Esse mundo, por mais
apelativo que possa soar, não passa de uma construção metal da vontade dos
seres humanos quando buscam a solução para os problemas. Nem mesmo a minha
memória de um pôr-do-sol carismático poderá sobrepor-se á minha busca pela
perfeição. Se não buscássemos o que, maioritariamente, não conseguimos alcançar,
os nossos restantes sonhos não passariam de pesadelos.

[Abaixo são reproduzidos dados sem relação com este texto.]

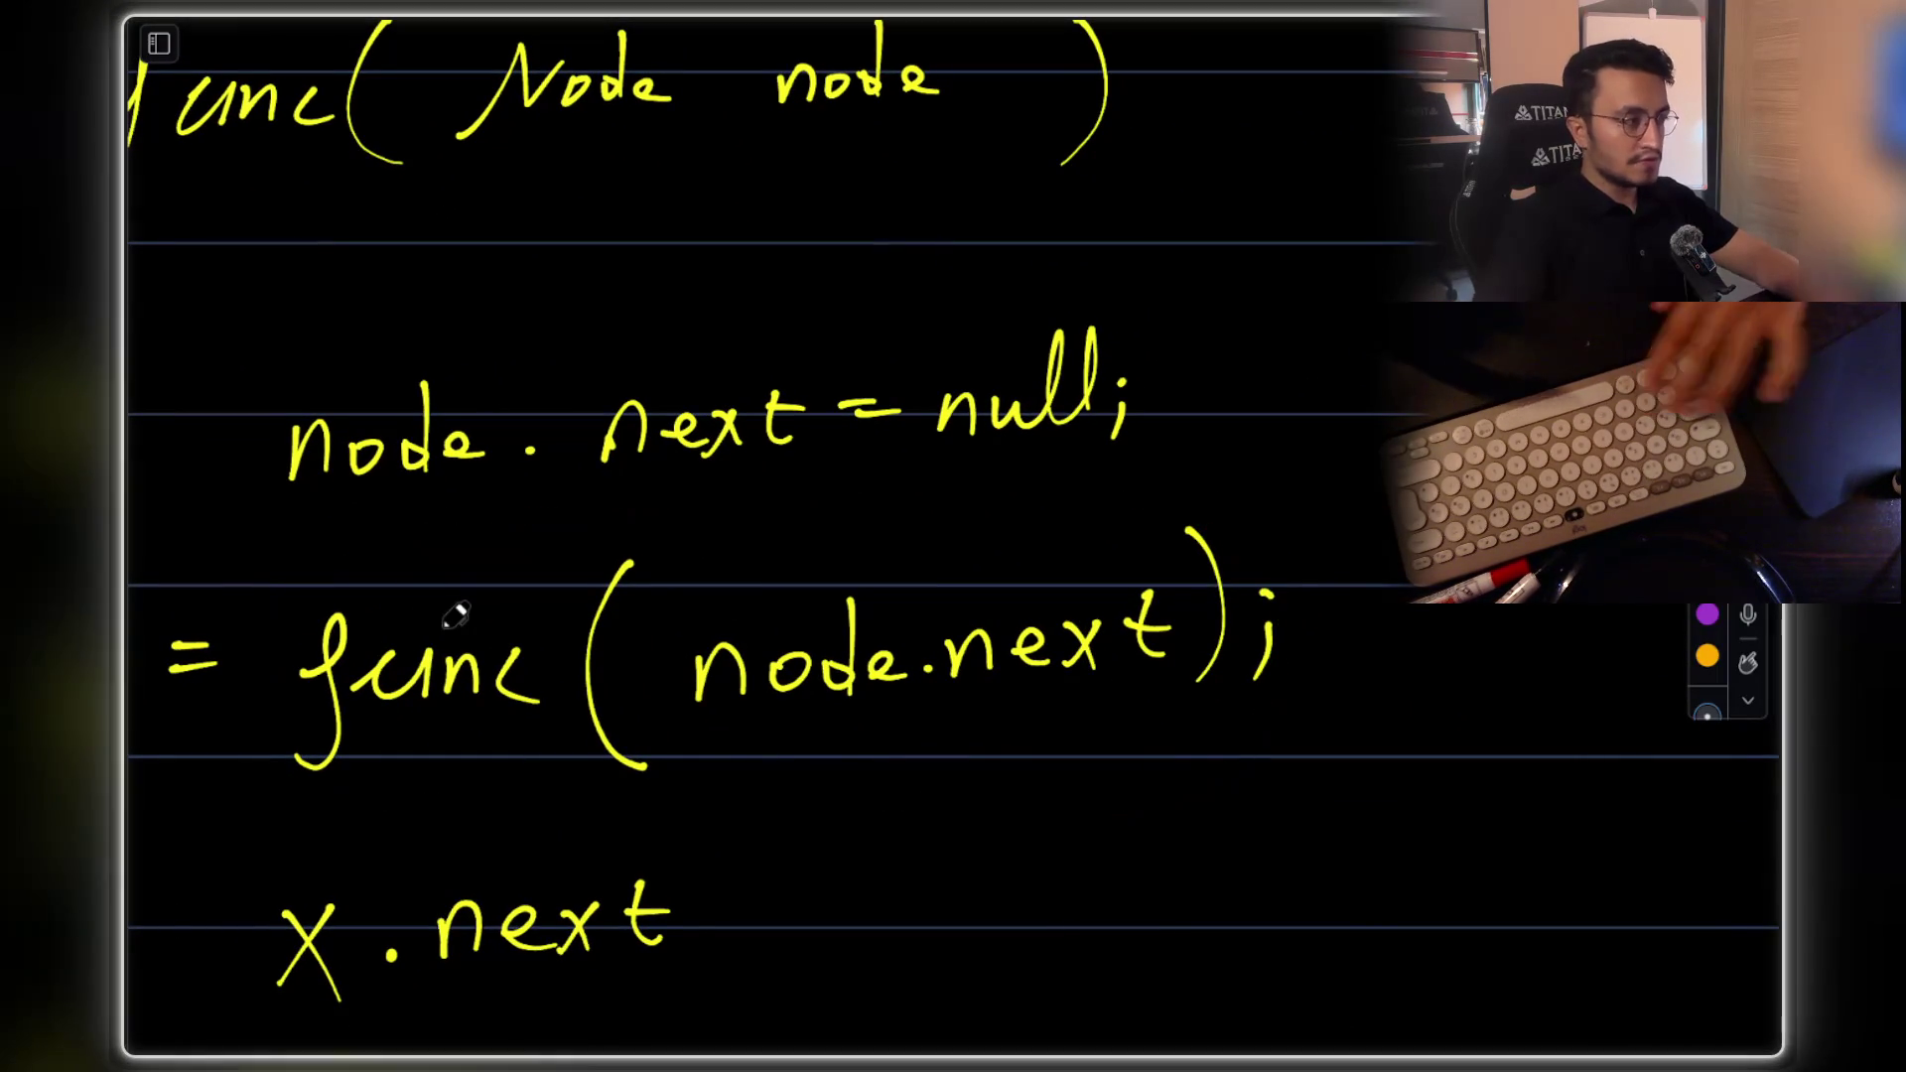
scroll(896, 488, up, 5)
scroll(895, 488, up, 3)
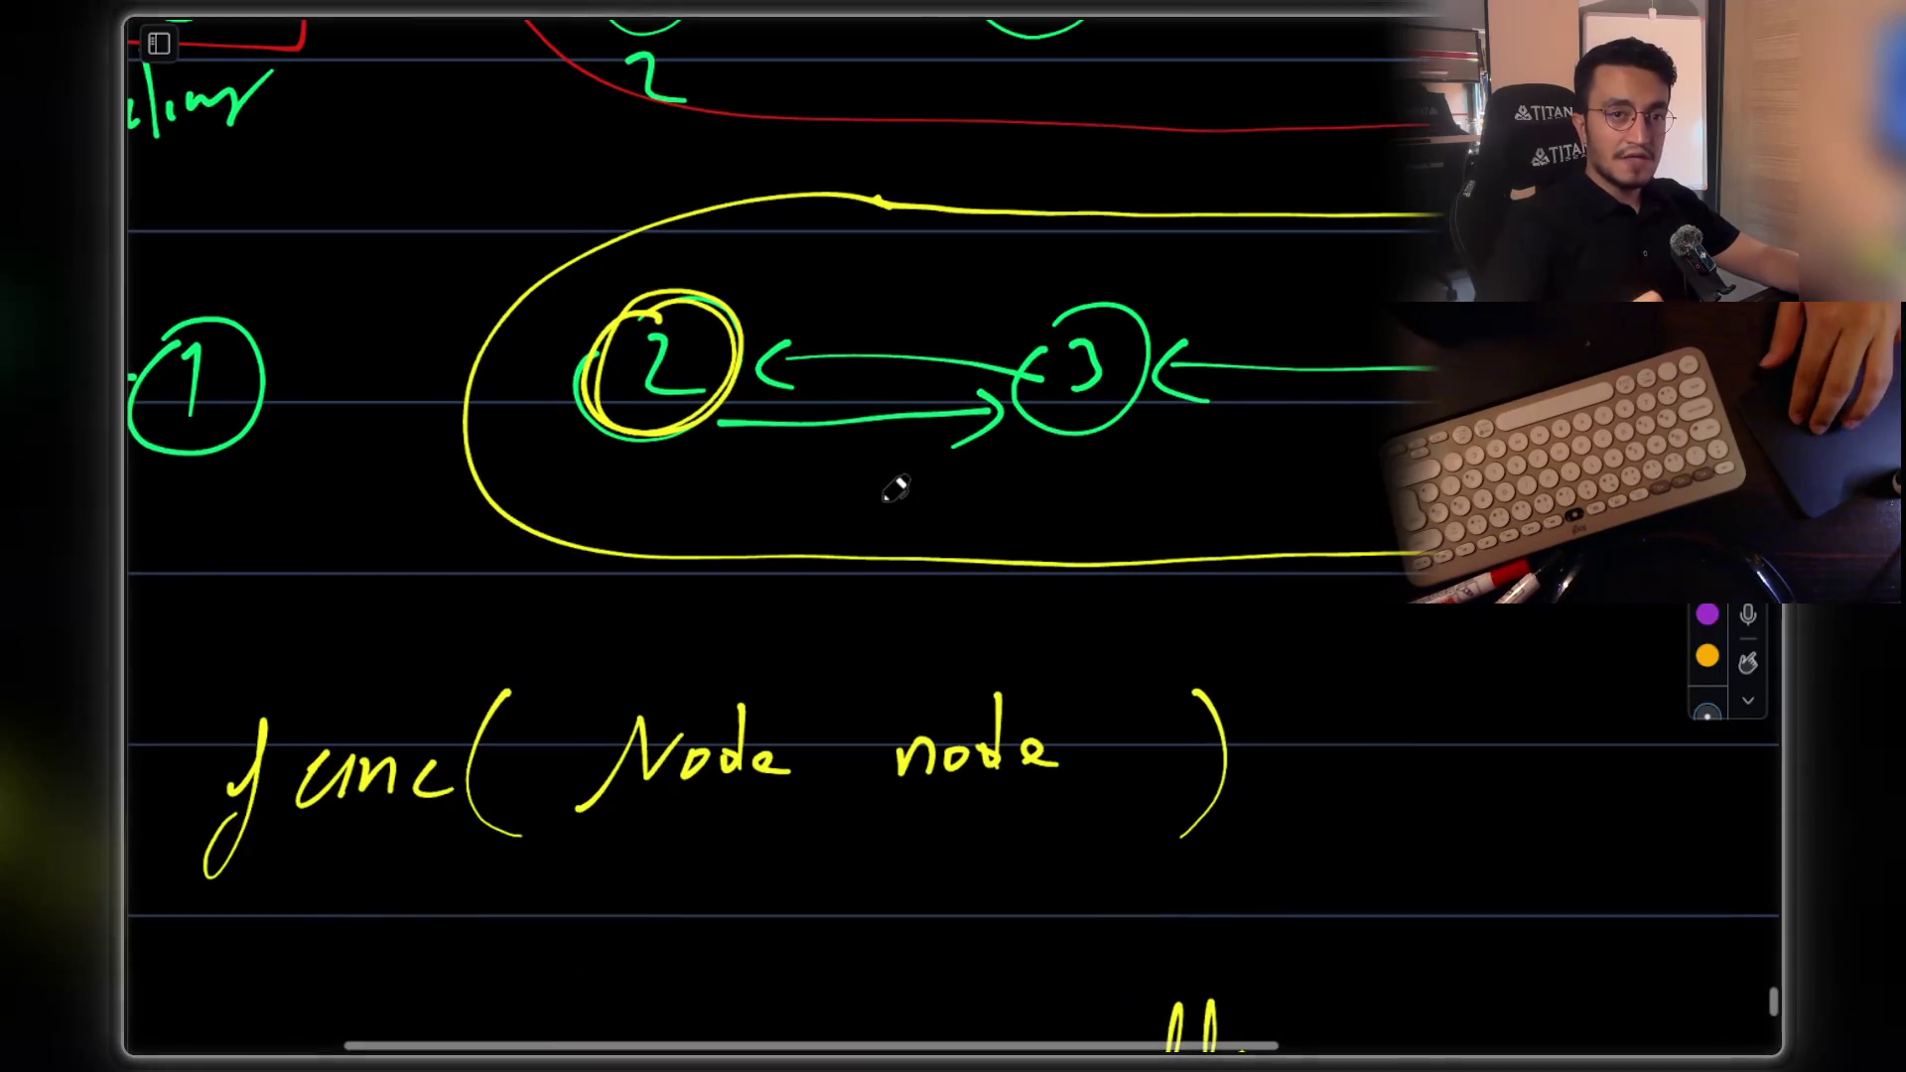
scroll(895, 488, up, 1)
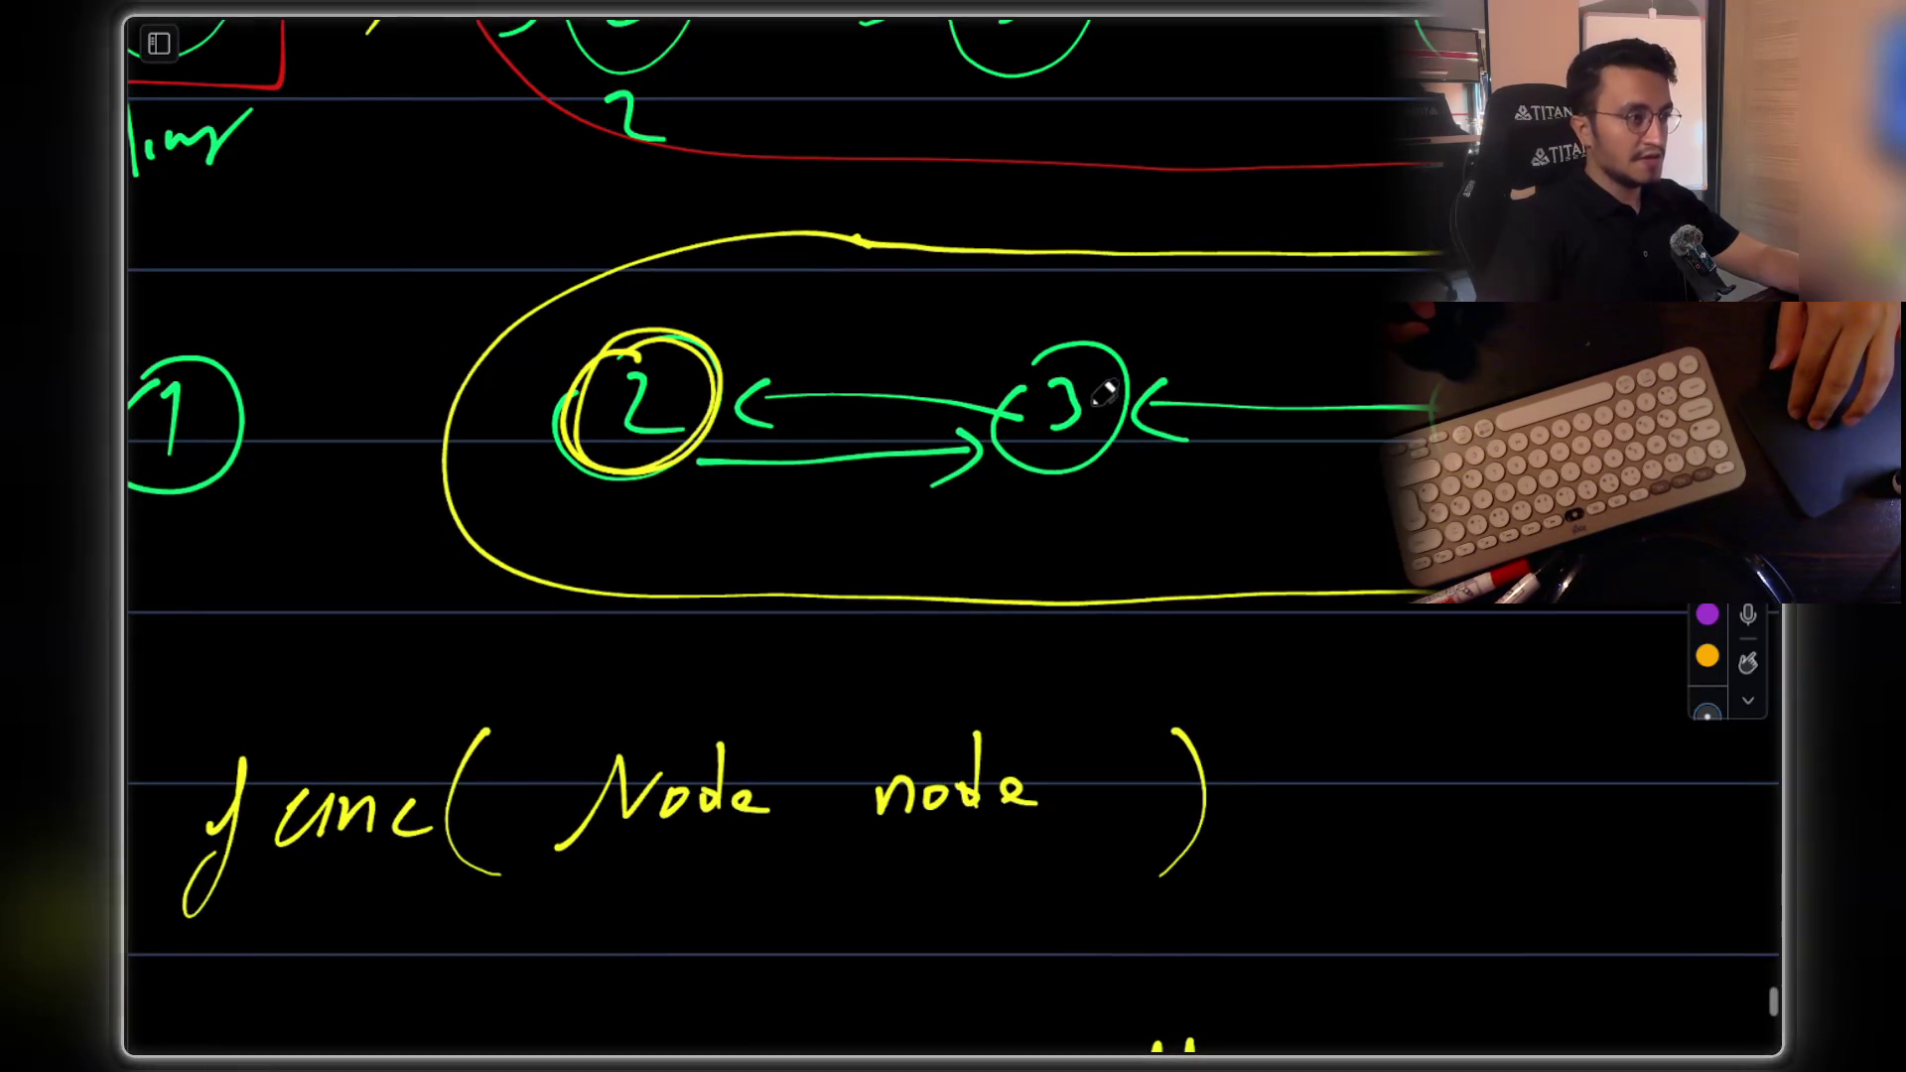
scroll(1027, 394, down, 1)
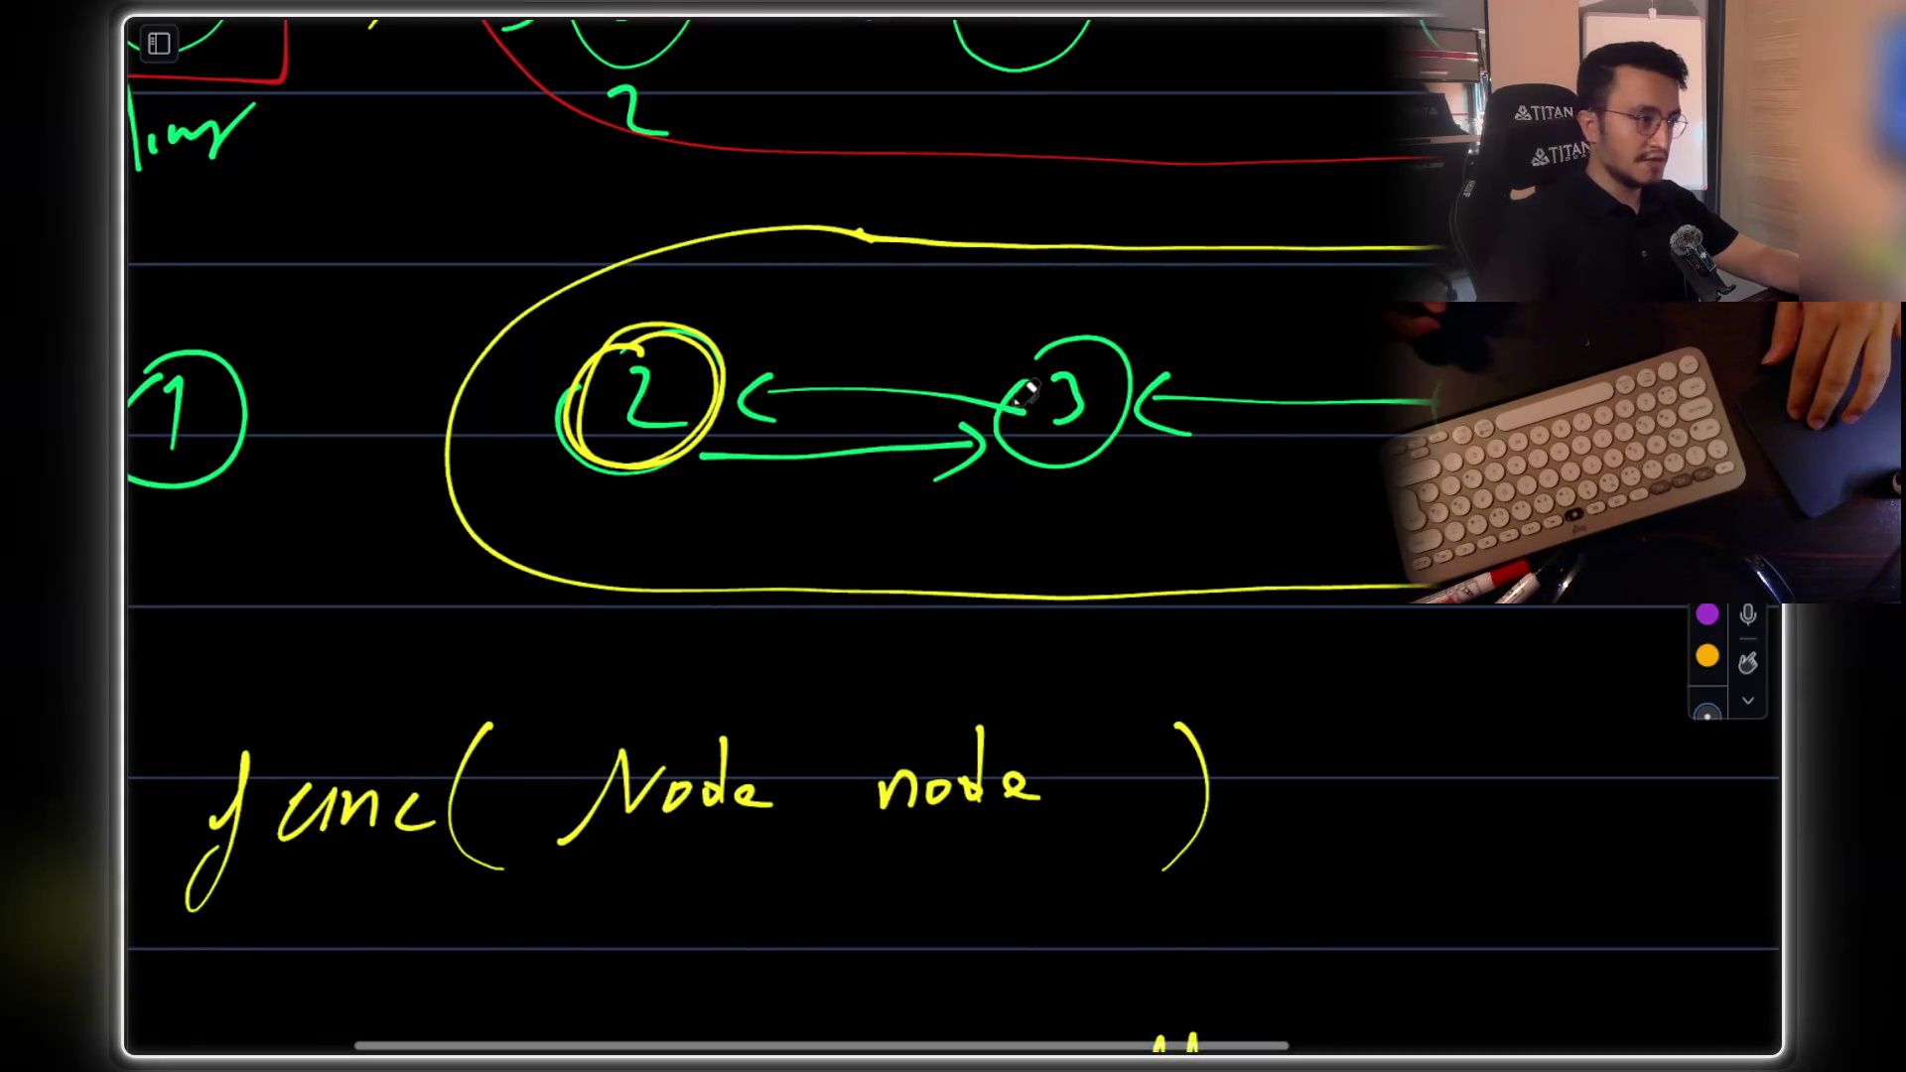
scroll(1132, 409, right, 5)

É a nossa fé na vitória
que nos leva a lutar pelos objetivos, por mais dementes que venham a ser, por
mais mortais e por mais imperfeitos que sejam os dias. E o toque, a lâmina fria
a penetrar na minha alma, aquela batalha interior que todas as malditas noites
tenho com a minha alma, nada me poderia preparar para o novo dia, nada me
poderia fazer desistir da loucura.
Um golpe no meu consciente,
não mais louvável, deixa as minhas forças longe do recuperável num segundo. A
voz dos raios de sol leva a memória para um distante passado nos confins da
minha indeterminada mente. Não será decerto a memória de um pôr-do-sol a última
cor na minha mente. E um sorriso seria pedir demais a um espírito para além do
meu alcance. O espírito mudo, só após uma conquista, desiludido com o mundo
imperfeito, atento à melodia cristalina de um vento nórdico. Louvados sejam os
anjos a ligarem a pele rasgada e a untarem o bálsamo nas minhas feridas. Não
será decerto a memória desse ardente pôr-do-sol a reinar a minha confusa mente.